Saturday dawned wet and grey and not even a dip in the hotel's small pool (three's company, four is too many) could lighten my spirits, however, donning waterproofs, we headed off for the brewery. Fifteen minutes walk through the rain soaked street brought us to Walplein and the Halve Maan brewery, here we met Cliff and Liz and made ourselves known to the staff, as expected they were a little surprised to see seven people for a twenty person tour (Lesley, Sophie & Charlie decided not to come) but we checked in, paid our money and were introduced to our guide, Inga. Well, I have never had a more entertaining tour, she was informed, funny, sarcastic and extremely well versed in the history and operation of the brewery. In a nutshell the brewery was converted from a traditional tower brewery to a single room brewery in the seventies I believe but the original layout with cooling room and malting floor remains. Inga was most scathing about their new neighbours in the building behind the brewery, this is an old building which has been converted into apartments and apparently the residents have been complaining about the noise the brewery makes! Surely if you buy a property next to any existing business you should be aware of what may impact upon you?
A few pictures of the brewery follow, click on the pictures for a larger view.

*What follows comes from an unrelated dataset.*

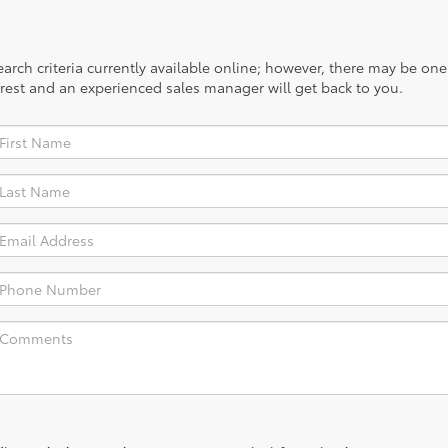
rch criteria currently available online; however, there may be one a
rest and an experienced sales manager will get back to you.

Sybil in the brewhouse Inga on the left The Malting floor
Trying to drink all the samples !
The pink tickets in the picture were our remaining beer tokens, rest assured we maintained the honour of the branch and got through them all, no thanks to Janet and Sybil though :-)
After a somewhat hazy wandering about in the afternoon we met up in Cafe Vlissinghe, reputed to be the oldest bar in Bruges, since it has been in operation since 1515 this seems to be a reasonable claim. Not a great beer list but a very atmospheric place for a drink, it has a chair belonging to Van Dyck and a huge iron stove.
All in all I think we recommend Bruges as a destination for anyone whether they are mad about beer or not and we would like to thank the staff of the Halve Maan brewery, especially Inga, for a great visit.